Ouverte par le sénateur Patrick Kanner (SER), notant un déficit de réponse du gouvernement et de l’État actionnaire d’Engie, auquel a succédé au micro le sénateur Hervé Gillé (SER) reprenant l’idée d’un manque de réponse de l’État. Idée refusée par Bruno Le Maire à chaque intervention dans ce sens.

Bruno Le Maire a réagi en déclarant refuser « la guerre de tous contre tous qui ne fera que des perdants » et rappelant qu’il avait demandé aux représentants de l’État au sein du CA d’Engie de voter contre la cession des parts d’Engie dans Suez à Véolia.

M. Le Maire a noté que l’État s’est trouvé déchiré entre deux points de vue contraires, l’amenant en tant qu’actionnaire minoritaire d’Engie à se retirer du débat tout en demandant qu’une relation amicale prévale sur une OPA hostile déjà engagée sur Suez par le PDG de Véolia.

 

Garantir l’attractivité de la France

« La première fonction de l’État est de garantir l’attractivité de la France pour les investisseurs », explique Bruno Le Maire. La deuxième est selon lui de continuer à privilégier l’investissement, à redéfinir de nouvelles chaînes de valeur comme le véhicule électrique et l’hydrogène. La troisième est de soutenir le rôle des services publics en soutenant la SNCF, en garantissant le devenir d’EDF, en privilégiant les investissements de développements dans les territoires avec le plan France Relance, en empêchant les acquisitions de savoir-faire développé par des ETI françaises par des investisseurs étrangers.

Revenant sur le sujet Véolia/Suez, la sénatrice Florence Blatrix-Contat a résumé le sentiment qui prévaut parmi les personnels de Suez d’être abandonnés par l’État.

Bruno Le Maire lui a répondu qu’il y a la place pour deux grands groupes en rééditant son souhait que les deux entités recherchent « la voie de l’accord en refusant la voie du conflit ».

Prenant la parole la Présidente de la Commission des affaires économiques du Sénat Sophie Primas estime que « l’État n’a pas su jouer son rôle dans cette affaire » (..) En amputant Suez de ses activités à l’international comme le veut la dernière offre de Véolia, rien de bon ne peut en sortir, estime-t-elle, notant que tout cela est contraire à ce que demande la transition écologique en cours.

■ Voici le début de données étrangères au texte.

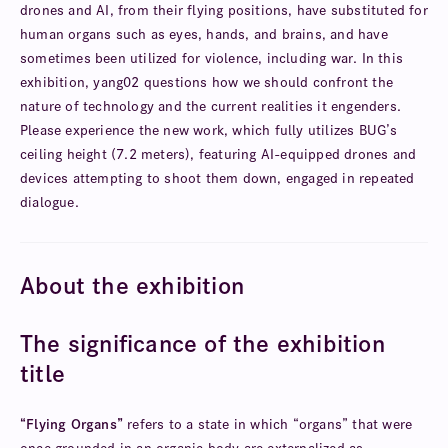
drones and AI, from their flying positions, have substituted for
human organs such as eyes, hands, and brains, and have
sometimes been utilized for violence, including war. In this
exhibition, yang02 questions how we should confront the
nature of technology and the current realities it engenders.
Please experience the new work, which fully utilizes BUG’s
ceiling height (7.2 meters), featuring AI-equipped drones and
devices attempting to shoot them down, engaged in repeated
dialogue.
About the exhibition
The significance of the exhibition
title
“Flying Organs”
refers to a state in which “organs” that were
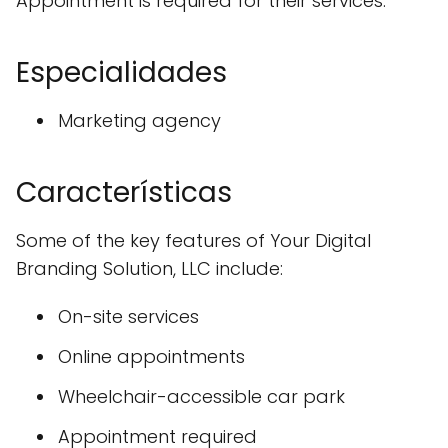
Appointment is required for their services.
Especialidades
Marketing agency
Características
Some of the key features of Your Digital
Branding Solution, LLC include:
On-site services
Online appointments
Wheelchair-accessible car park
Appointment required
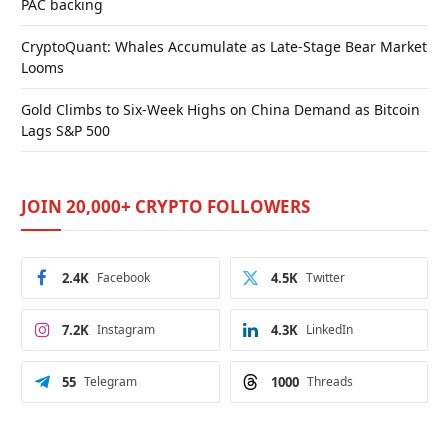
PAC backing
CryptoQuant: Whales Accumulate as Late-Stage Bear Market
Looms
Gold Climbs to Six-Week Highs on China Demand as Bitcoin
Lags S&P 500
JOIN 20,000+ CRYPTO FOLLOWERS
2.4K
Facebook
4.5K
Twitter
7.2K
Instagram
4.3K
LinkedIn
55
Telegram
1000
Threads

En réponse à Sophie Primas, Bruno Le Maire a dit estimer avoir continué à jouer son rôle de médiateur entre les deux parties y compris ces dernières semaines, sans faire partie des négociations, espérant que les deux entreprises comprendront enfin que leur intérêt est de trouver une solution amiable.

 

Une fusion contraire à l’intérêt des collectivités

Citant l’exemple d’Arcelor cédé à Lakshmi Mittal, le sénateur Dany Wattebled a déclaré dans la foulée qu’une fusion des deux groupes serait contraire à l’intérêt des collectivités clientes et demandé au ministre s’il en était conscient.

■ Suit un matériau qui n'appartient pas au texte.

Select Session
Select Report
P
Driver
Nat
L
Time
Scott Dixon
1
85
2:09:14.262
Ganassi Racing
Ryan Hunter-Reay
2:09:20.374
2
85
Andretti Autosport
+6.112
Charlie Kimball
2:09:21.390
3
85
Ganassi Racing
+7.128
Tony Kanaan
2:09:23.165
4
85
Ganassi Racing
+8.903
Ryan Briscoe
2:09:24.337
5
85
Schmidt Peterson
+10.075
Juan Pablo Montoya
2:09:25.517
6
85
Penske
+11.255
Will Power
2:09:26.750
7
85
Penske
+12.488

Évoquant le cas de l’aciérie d’ASCOVAL à qui le gouvernement vient d’allouer 20M€ de soutien pour faire face à ses difficultés récentes, le cas des Chantiers de l’Atlantique nationalisés par le gouvernement, celui de Carrefour récemment en difficulté, Bruno Le Maire a déclaré que le gouvernement s’emploie toujours à créer de nouvelles chaînes de valeur.

À la sénatrice Sophie Taillé-Polian notant que la Caisse des dépôts et consignations était actionnaire de Véolia et pouvait intervenir dans ce cadre, Bruno Le Maire a répondu qu’elle ne détenait que 6% du capital de Véolia et que « personne n’a intérêt à voir se développer un conflit entre deux entreprises du même secteur ».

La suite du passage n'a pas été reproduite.